A sped up demonstration of Vision Analysis StereoCilia, or VASCilia, an AI tool that provides previously unseen 3D views of cochlear hair cells.

"We would like to more fully understand how these patterns are disrupted during disease, for hearing research on noise damage and aging," said Manor. "By visual inspection we can see that the normal bundle patterns tend to fall apart. Some of them become longer and others shorter. We want to understand exactly how this is happening."

VASCilia provides a method of visualizing and quantifying these cells in 3D using AI advancements. Kassim, a computer scientist and a Schmidt AI Postdoctoral Fellow, trained VASCilia on sets of stereocilia data obtained through expert-annotated datasets from mice. Five deep learning-based models streamlined the tool's cell analysis process.

"We've reduced the amount of time it takes to analyze the length of these cells by a factor of 50, enabling many additional 2D and 3D quantitative measurements that can be acquired in minutes - work that would otherwise require years of manual analysis," said Kassim. "VASCilia can also generate other perspectives, such as the orientation of the cells, which is useful since hair bundles sometimes don't align after aging or damage. Further, VASCilia can detect and quantify subtle patterns of cellular disorganization that are difficult for humans to measure manually."

The researchers hope the open-source nature of VASCilia will eventually lead to a comprehensive atlas of cochlea hair cell images.

"Ultimately, this initiative will support the development of foundational models adaptable to various species, markers and imaging scales to accelerate advances within the hearing research community," the authors conclude in the paper.

The authors of the study are: Yasmin M. Kassim, David B. Rosenberg, Samprita Das, Xiaobo Wang, Zhuoling Huang, Samia Rahman, Ibraheem M. Al Shammaa, Samer Salim, Kevin Huang, Alma Renero, Yuzuru Ninoyu, Rick A. Friedman, Artur Indzhykulian and Uri Manor.
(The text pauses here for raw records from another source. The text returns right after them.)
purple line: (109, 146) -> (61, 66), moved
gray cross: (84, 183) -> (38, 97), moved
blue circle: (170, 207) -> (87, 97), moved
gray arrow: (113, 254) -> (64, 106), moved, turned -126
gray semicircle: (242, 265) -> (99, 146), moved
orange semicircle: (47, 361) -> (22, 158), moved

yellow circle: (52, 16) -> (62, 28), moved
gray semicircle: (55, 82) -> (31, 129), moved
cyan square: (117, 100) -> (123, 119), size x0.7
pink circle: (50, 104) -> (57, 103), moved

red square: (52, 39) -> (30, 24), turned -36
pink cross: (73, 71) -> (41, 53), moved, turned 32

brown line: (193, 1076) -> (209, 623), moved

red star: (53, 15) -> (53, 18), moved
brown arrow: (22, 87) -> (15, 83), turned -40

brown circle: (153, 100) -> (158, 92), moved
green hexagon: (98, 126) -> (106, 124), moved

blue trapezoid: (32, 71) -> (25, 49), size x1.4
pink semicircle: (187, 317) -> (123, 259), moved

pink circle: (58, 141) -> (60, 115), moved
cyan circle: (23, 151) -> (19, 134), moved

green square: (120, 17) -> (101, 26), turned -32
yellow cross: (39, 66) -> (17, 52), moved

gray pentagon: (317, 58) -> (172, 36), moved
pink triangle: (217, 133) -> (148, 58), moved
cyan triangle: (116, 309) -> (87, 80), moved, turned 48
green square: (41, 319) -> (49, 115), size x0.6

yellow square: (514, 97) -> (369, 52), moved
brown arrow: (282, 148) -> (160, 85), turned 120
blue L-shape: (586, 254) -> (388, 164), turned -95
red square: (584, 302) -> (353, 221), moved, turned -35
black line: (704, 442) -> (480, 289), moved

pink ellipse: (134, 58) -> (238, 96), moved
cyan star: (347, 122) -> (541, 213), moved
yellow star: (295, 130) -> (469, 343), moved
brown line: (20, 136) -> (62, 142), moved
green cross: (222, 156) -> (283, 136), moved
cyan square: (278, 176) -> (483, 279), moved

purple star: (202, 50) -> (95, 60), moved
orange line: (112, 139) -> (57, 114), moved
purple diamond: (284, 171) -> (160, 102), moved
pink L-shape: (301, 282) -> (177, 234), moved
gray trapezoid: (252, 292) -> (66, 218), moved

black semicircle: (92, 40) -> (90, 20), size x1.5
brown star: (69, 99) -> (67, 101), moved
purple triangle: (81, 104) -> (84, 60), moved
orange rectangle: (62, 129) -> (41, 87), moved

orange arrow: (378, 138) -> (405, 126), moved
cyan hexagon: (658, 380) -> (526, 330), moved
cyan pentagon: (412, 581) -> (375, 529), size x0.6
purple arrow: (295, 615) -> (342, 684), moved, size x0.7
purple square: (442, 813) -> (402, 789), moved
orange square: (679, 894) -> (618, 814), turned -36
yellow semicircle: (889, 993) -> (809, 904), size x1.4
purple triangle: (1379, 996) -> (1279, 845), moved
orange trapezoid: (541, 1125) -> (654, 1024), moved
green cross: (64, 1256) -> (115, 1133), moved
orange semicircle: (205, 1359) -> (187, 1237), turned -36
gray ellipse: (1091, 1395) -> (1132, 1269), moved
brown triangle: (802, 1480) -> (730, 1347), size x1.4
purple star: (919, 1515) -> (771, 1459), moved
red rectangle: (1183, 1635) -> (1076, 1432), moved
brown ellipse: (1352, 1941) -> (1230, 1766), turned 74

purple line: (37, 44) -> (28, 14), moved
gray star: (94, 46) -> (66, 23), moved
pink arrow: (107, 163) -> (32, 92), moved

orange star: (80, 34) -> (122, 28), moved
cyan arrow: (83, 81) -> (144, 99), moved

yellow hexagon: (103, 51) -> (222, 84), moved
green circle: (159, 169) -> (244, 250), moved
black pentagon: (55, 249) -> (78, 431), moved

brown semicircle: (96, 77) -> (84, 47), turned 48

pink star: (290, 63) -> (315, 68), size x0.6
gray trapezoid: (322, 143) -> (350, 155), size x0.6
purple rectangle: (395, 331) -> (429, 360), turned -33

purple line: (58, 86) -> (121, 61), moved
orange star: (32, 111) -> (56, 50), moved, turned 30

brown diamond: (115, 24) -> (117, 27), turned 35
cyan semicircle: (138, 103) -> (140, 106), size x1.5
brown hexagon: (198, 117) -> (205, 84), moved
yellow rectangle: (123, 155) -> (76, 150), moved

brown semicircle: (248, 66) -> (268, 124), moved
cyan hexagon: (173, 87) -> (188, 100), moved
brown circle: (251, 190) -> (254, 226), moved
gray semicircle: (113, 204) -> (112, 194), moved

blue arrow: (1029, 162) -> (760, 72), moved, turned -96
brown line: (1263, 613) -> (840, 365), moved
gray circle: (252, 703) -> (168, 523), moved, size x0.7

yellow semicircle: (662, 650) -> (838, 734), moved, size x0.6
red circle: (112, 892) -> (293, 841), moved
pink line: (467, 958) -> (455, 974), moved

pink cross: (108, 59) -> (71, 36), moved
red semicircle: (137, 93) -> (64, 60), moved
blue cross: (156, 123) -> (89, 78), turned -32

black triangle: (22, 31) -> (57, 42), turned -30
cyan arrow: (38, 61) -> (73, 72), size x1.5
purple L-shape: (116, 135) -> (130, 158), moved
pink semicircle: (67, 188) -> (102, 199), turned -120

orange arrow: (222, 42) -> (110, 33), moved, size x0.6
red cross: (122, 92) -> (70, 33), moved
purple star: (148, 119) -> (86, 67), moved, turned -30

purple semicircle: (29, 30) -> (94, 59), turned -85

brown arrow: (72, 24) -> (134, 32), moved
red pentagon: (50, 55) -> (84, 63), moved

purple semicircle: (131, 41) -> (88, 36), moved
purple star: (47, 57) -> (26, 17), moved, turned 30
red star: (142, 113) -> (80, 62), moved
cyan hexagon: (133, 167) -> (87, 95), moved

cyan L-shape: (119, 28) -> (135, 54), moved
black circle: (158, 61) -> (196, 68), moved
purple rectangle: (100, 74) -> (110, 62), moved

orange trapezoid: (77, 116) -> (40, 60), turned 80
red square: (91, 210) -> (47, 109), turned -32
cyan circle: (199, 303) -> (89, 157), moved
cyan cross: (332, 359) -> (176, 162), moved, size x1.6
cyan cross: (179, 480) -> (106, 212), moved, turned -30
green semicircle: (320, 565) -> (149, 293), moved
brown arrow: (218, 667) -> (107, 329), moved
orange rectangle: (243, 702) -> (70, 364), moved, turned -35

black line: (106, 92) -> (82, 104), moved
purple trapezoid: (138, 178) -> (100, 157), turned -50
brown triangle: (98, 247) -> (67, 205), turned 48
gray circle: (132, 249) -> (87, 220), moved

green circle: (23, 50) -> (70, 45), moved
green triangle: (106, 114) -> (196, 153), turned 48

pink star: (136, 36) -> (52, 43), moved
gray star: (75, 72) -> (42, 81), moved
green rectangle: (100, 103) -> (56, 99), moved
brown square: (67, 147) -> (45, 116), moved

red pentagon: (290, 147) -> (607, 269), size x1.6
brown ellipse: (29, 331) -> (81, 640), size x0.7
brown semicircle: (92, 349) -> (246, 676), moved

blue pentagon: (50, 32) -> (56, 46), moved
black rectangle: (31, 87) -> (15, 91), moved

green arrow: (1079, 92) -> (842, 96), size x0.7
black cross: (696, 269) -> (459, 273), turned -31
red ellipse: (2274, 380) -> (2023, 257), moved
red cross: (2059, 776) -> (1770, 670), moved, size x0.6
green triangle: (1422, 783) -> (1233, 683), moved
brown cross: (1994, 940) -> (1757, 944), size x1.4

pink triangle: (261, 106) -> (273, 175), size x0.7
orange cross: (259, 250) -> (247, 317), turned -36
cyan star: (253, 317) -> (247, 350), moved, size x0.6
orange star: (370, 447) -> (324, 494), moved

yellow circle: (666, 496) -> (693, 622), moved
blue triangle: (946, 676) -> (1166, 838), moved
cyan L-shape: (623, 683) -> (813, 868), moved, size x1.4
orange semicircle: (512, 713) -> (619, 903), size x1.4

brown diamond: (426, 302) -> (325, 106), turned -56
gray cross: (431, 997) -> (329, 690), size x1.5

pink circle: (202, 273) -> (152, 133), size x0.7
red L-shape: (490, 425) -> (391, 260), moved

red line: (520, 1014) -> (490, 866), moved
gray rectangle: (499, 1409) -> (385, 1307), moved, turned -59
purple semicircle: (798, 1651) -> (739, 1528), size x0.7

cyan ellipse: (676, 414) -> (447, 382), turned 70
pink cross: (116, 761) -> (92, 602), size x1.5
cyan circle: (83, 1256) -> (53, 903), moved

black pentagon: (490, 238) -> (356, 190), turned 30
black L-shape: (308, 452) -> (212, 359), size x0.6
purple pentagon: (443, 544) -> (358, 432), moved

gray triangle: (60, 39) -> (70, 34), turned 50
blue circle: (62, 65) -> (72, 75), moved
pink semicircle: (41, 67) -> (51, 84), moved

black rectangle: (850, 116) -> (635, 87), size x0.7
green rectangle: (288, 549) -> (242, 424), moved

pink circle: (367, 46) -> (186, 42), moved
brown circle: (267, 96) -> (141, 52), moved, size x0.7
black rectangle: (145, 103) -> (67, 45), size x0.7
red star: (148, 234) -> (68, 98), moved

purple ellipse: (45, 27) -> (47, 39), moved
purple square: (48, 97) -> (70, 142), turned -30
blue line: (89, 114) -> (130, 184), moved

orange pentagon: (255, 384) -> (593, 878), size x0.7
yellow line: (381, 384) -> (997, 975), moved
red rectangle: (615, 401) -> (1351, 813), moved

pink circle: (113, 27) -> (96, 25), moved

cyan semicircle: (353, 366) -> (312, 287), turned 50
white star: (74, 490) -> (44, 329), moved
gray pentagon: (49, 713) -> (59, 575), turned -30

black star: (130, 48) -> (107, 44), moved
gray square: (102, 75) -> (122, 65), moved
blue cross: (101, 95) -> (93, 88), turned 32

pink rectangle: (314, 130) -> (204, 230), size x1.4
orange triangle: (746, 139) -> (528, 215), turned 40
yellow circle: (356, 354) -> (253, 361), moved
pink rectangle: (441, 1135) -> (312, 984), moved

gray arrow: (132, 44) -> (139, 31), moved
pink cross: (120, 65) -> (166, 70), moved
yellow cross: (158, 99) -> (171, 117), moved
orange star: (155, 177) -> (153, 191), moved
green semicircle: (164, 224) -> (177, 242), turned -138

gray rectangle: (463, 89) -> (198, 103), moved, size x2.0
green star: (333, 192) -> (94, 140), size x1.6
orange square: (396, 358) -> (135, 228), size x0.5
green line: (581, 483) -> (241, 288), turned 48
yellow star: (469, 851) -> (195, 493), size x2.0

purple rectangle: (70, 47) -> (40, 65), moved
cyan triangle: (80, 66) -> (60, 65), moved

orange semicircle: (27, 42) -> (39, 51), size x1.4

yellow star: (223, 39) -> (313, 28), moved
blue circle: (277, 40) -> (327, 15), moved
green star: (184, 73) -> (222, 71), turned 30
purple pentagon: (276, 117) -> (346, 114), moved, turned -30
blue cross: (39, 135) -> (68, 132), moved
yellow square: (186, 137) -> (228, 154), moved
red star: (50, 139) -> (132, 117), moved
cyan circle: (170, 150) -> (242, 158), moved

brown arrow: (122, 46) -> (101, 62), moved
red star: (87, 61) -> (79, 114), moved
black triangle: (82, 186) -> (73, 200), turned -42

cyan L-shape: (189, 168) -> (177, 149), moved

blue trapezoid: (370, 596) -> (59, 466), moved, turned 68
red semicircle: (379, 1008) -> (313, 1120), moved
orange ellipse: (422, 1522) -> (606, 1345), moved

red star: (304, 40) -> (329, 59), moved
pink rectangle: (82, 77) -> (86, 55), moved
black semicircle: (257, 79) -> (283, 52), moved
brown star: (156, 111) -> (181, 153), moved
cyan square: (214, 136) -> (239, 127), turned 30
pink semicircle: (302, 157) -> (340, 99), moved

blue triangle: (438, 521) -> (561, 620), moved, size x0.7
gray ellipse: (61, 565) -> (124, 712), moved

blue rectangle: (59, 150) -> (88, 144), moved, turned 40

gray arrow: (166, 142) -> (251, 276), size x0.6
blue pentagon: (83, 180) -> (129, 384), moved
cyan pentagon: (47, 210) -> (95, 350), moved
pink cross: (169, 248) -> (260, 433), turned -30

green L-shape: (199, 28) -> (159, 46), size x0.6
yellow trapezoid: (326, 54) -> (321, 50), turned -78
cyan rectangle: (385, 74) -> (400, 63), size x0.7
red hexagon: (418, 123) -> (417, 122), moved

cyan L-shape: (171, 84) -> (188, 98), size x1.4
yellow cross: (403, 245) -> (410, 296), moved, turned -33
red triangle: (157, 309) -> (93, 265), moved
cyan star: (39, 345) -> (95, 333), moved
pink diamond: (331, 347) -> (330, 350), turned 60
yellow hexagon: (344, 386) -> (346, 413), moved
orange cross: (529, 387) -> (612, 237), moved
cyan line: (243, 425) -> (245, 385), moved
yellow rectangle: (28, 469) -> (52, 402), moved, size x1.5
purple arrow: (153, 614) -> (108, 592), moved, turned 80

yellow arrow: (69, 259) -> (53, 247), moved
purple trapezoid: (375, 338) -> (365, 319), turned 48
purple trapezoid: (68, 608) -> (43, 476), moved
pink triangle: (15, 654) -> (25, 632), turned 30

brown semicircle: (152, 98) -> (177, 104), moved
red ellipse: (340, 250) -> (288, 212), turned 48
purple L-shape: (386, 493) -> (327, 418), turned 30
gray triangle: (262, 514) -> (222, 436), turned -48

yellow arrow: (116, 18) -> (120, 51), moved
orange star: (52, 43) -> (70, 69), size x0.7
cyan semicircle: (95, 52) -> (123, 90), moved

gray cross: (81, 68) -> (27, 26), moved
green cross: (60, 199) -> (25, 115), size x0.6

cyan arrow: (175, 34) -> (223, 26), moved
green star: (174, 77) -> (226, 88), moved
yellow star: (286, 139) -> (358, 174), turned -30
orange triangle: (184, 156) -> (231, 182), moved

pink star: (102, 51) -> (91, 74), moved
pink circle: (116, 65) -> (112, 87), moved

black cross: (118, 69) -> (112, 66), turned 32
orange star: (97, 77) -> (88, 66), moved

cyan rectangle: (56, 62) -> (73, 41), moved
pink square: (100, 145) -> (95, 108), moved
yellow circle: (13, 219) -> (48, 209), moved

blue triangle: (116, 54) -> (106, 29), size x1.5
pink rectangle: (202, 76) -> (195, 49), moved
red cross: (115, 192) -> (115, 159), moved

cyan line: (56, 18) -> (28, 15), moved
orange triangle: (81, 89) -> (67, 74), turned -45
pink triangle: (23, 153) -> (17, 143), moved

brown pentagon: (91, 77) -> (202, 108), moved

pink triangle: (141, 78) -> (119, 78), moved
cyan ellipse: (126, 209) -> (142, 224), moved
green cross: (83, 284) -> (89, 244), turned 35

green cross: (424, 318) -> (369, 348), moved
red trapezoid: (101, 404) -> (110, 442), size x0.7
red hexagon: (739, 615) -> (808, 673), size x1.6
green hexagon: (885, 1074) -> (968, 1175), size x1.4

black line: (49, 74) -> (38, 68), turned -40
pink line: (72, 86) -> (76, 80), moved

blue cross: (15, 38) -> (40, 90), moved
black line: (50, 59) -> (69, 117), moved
The research was supported by the Chan Zuckerberg Initiative DAF (CZI Imaging Scientist Award DOI:10.37921/694870itnyzk), the National Science Foundation (NSF NeuroNex Award 2014862), the David F. And Margaret T. Grohne Family Foundation, the G. Harold & Leila Y. Mathers Foundation and the National Institute on Deafness and Other Communication Disorders (NIDCD grants R018566-03S1 and R01 DC021075-01). Microscopy was supported by the Waitt Advanced Biophotonics Core of the Salk Institute with funding from the Waitt Foundation, the NIH National Cancer Institute (NCI CCSG P30 014195) and the San Diego Nathan Shock Center.